[Start of section]

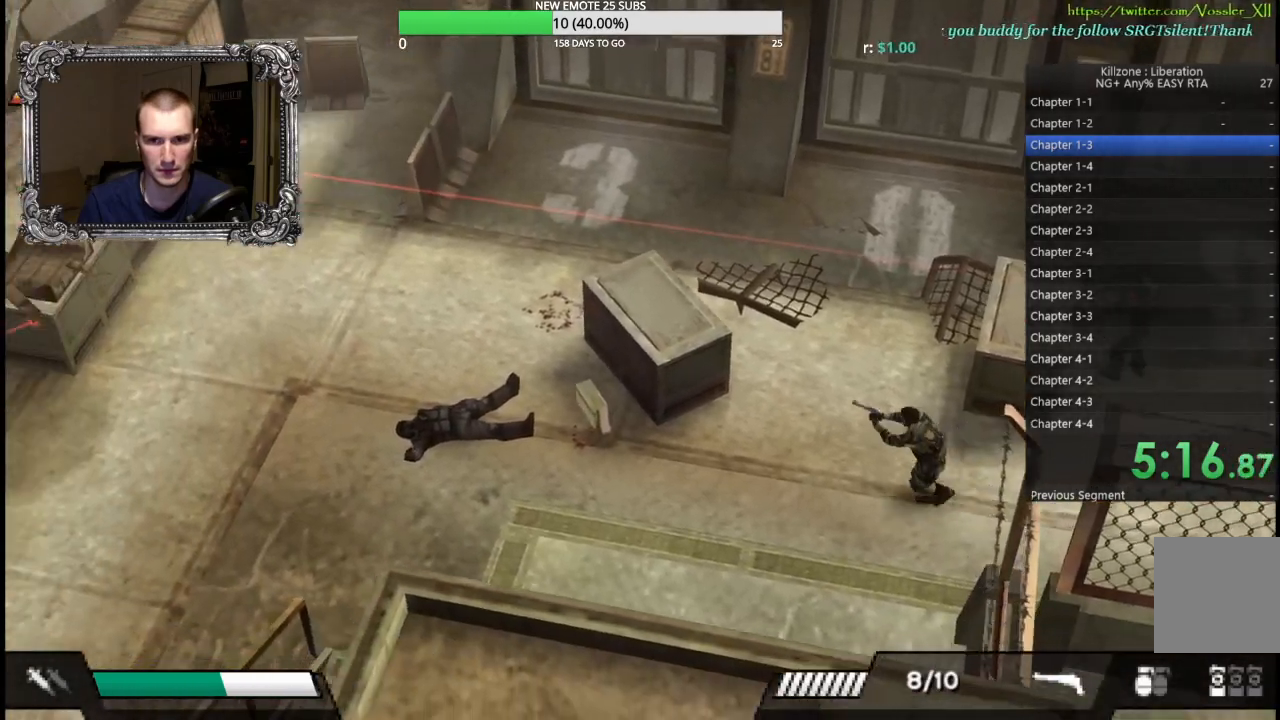
{"buttons": [], "left_stick": "left", "button_events": []}
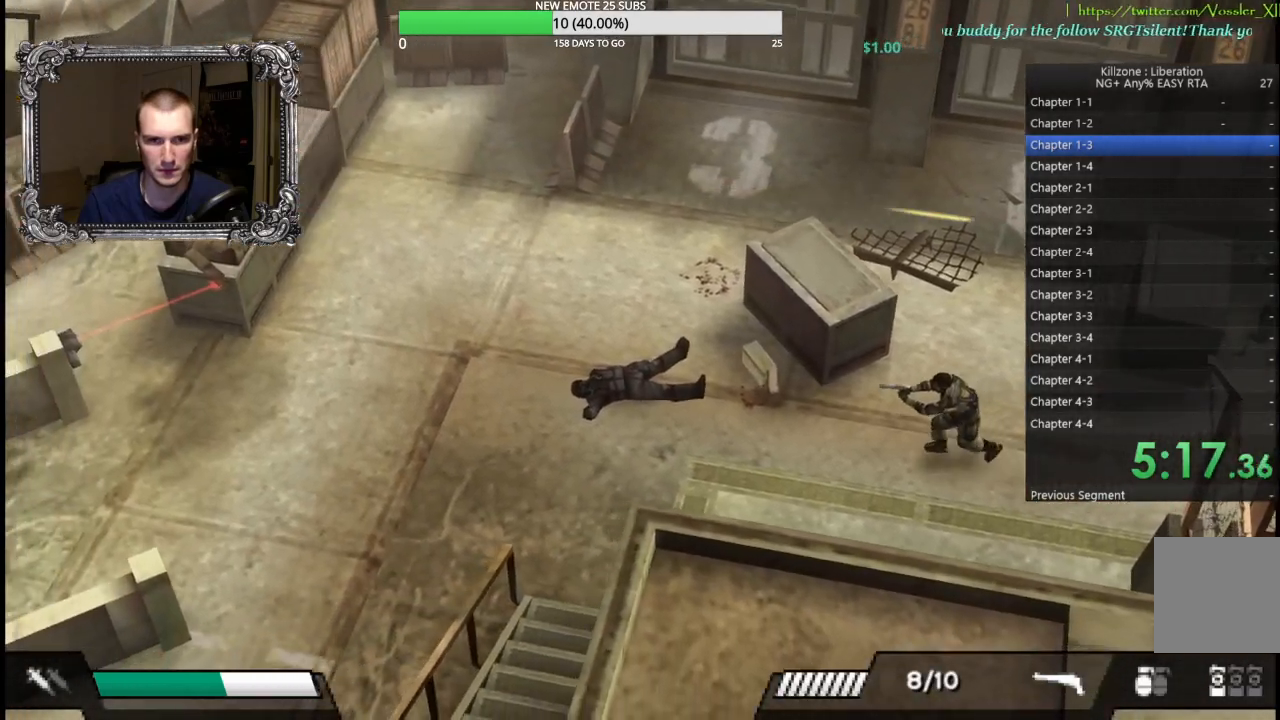
{"buttons": [], "left_stick": "up-left", "button_events": [[217, "B", "down"], [333, "B", "up"]]}
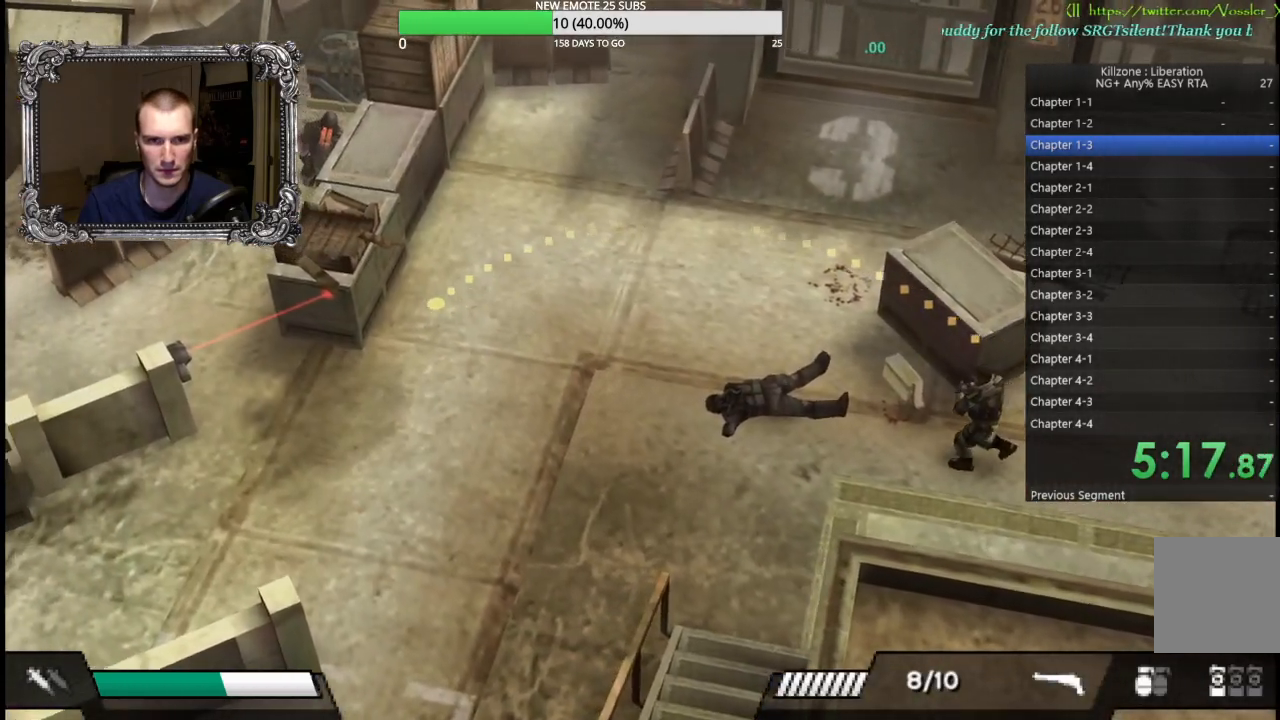
{"buttons": [], "left_stick": "up-left", "button_events": []}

[End of section]

AIM OF THE EXERCISE -
Could you give the listing above again word for word, without any pictures?

ANSWER TO THE EXERCISE -
{"buttons": [], "left_stick": "left", "button_events": []}
{"buttons": [], "left_stick": "up-left", "button_events": [[217, "B", "down"], [333, "B", "up"]]}
{"buttons": [], "left_stick": "up-left", "button_events": []}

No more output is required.